4. How to spot a (statistical) lie
Huff’s intention with this book isn’t to teach us to lie to others with statistics, but to find ways to spot when we’re being lied to. Towards the end, he leaves us with a five-point checklist of what we can ask ourselves every time we see a report, piece of news or graph trying to tell us something “important”.
It doesn’t mean we use them all, at all times (sometimes there’s no time), but it does help to do some quick probing to make sure we’re not the sucker in the conversation. So next time you see a fancy statistic, ask yourself:
Who says so? (question who the source is)
How do they know? (try and understand the sample size, is it representative enough? Are there any other biases we should be aware of?)
What’s missing? (ask what types of averages we’re talking about, question the framing of the data and especially the graphs)
Did somebody change the subject? (how are people measuring the stuff they’re comparing?)
Does it make sense? (good ol’ human judgement – remember that? If it feels too good to be true, it probably is)

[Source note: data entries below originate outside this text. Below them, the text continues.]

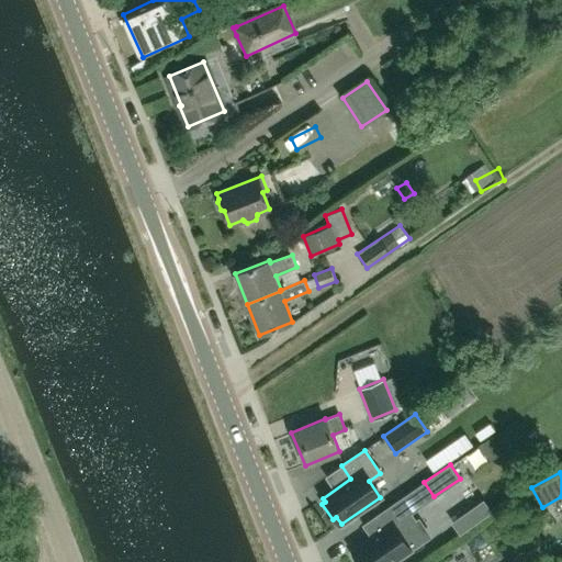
[(408,526),(415,521),(400,499),(379,514),(388,527),(352,550),(355,553),(351,555),(356,561),(391,561),(420,542),(408,526)]
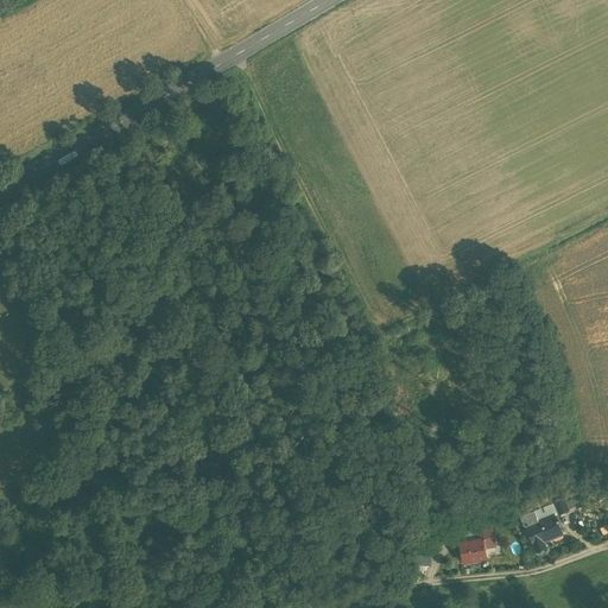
[(562,496),(552,500),(558,514),(568,511),(562,496)]
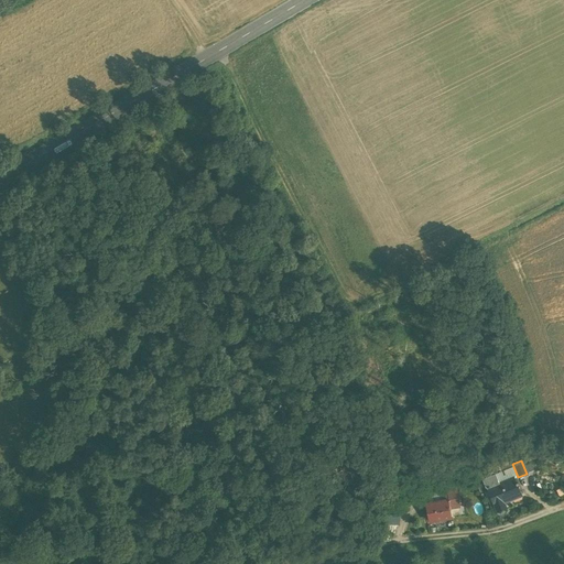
[(495,475),(481,480),(485,488),(487,489),(499,484),(495,475)]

We hope all of this made sense and is useful for your next research project (or when trying to debunk other people’s research). Now, good luck reading those next few reports on how Gen Z are totally different from everyone else, ever, in history! Or you know, any of those “people who eat chocolate are smarter” studies that we all love to share on Facebook to justify our sugar intake choices. (Mmmm, chocolate…)